Nancy Pelosi’s turquoise extravaganza
Speaker Nancy Pelosi. (Melina Mara/The Washington Post)
Speaker Nancy Pelosi’s monochromatic outfit of a turquoise coat paired with a turquoise scarf, not to mention turquoise stilettos, had plenty of fans.
But it probably won’t end up being as adored as the brick red Max Mara coat she wore to that meeting with former president Donald Trump in December 2018 to drive home a big fat “no” to the border wall right before the government shutdown. That coat has its own Twitter handle: @NancyCoat, whose bio reads: “I’m a coat, what else can I say? I have big coat energy.”

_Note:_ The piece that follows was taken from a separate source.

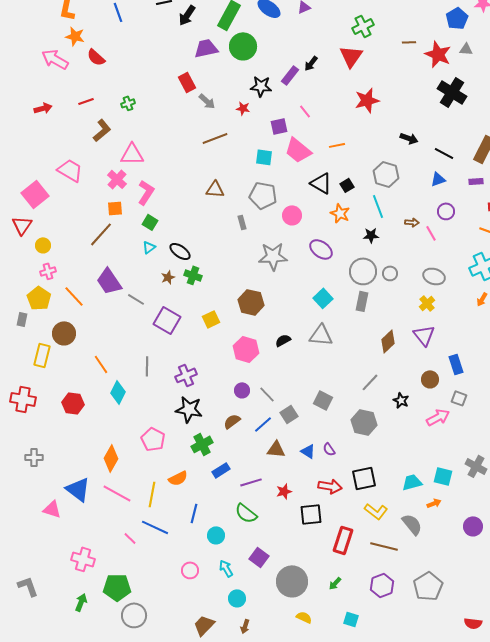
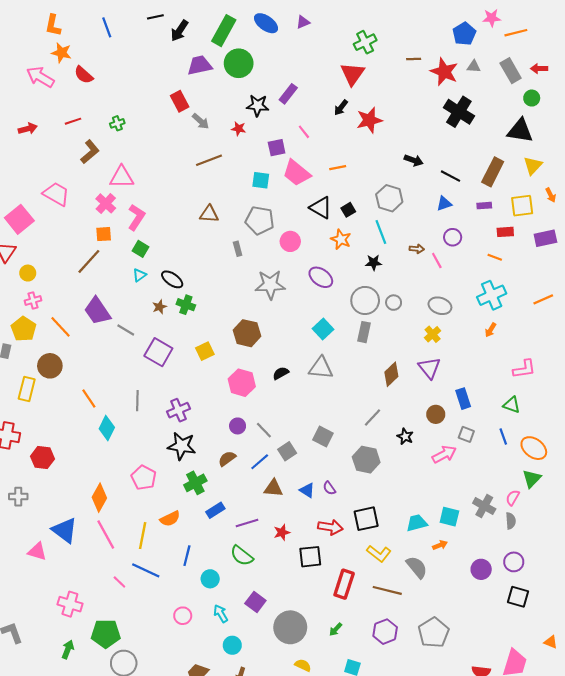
black arrow: (311, 63) -> (341, 108), moved
red hexagon: (73, 403) -> (42, 458), moved
pink line: (117, 493) -> (106, 535), turned 32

Amanda Gorman’s yellow Prada (and, oh, that headband)
Lady Gaga sang the national anthem, but the 22-year-old inaugural poet had the real “A Star Is Born” moment, not just for her incisive verses but that amazing bright yellow Prada coat. It was her nod to Jill Biden, who had recommended her for the honor of being the youngest poet to write and recite an original poem at an inaugural. “[Jill Biden] said, ‘I saw this video of you and you were wearing yellow and I loved it,’” Gorman told Vogue.
Her jewelry was provided by none other than Oprah Winfrey, who is a fan of Gorman’s. Vogue reported that when Gorman’s idol, Maya Angelou, spoke at Bill Clinton’s 1993 inauguration, Winfrey sent her a coat and a pair of gloves. Gorman wore gold hoops, and a ring in the shape of a caged bird, symbolizing Angelou’s memoir “I Know Why the Caged Bird Sings.” But runner-up to the coat (which has already sold out on Farfetch) is that fabulous giant red Prada headband.
Janet Yellen’s toasty-warm, weather-appropriate puffer
While Sanders channeled America’s no-nonsense patriarchs, the nominee for treasury secretary took up the mantle of our nation’s sensible moms and grandmas. Bundled in a hooded black puffer jacket and a navy lap blanket, Yellen’s ensemble struck a chord with those whose clothing philosophy is “form follows function.”
Meena Harris’s green-on-green shearling
Meena Harris, niece of Vice President Harris. (Drew Angerer/Getty Images)
Harris’s very fashionable niece Meena Harris, debuted her green shearling coat from Coach with a simple mic-drop tweet: “WE IN HERE AMERICA.”
But the lawyer and best-selling children’s book author said — and moms everywhere can relate — that the hardest part of her day was just leaving the house in winter with two daughters under the age of 5. “Is there an award for getting your entire family dressed for cold weather and out of the house under very stressful circumstances without killing your family [sic] I would like to nominate myself,”
Her daughters also had excellent coat game, wearing fuzzy animal prints to resemble coats that Harris and her sister Maya, Meena’s mom, had worn as kids.